• _Task brief_
Copy the lines of text in the data below word for word, leaving out the pictures.

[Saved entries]

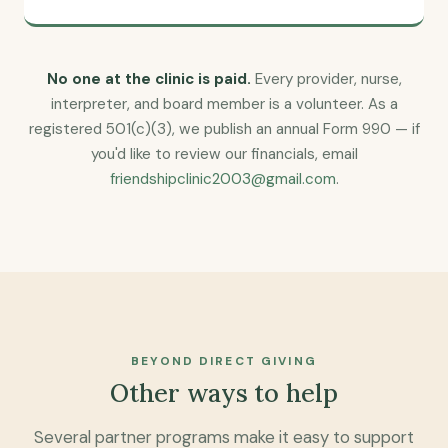
No one at the clinic is paid.
Every provider, nurse,
interpreter, and board member is a volunteer. As a
registered 501(c)(3), we publish an annual Form 990 — if
you'd like to review our financials, email
friendshipclinic2003@gmail.com
.
BEYOND DIRECT GIVING
Other ways to help
Several partner programs make it easy to support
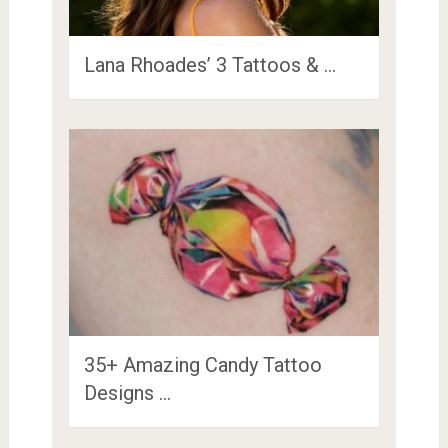
Lana Rhoades’ 3 Tattoos & …
35+ Amazing Candy Tattoo
Designs …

• _Exercise answer_
No one at the clinic is paid.
Every provider, nurse,
interpreter, and board member is a volunteer. As a
registered 501(c)(3), we publish an annual Form 990 — if
you'd like to review our financials, email
friendshipclinic2003@gmail.com
.
BEYOND DIRECT GIVING
Other ways to help
Several partner programs make it easy to support
Lana Rhoades’ 3 Tattoos & …
35+ Amazing Candy Tattoo
Designs …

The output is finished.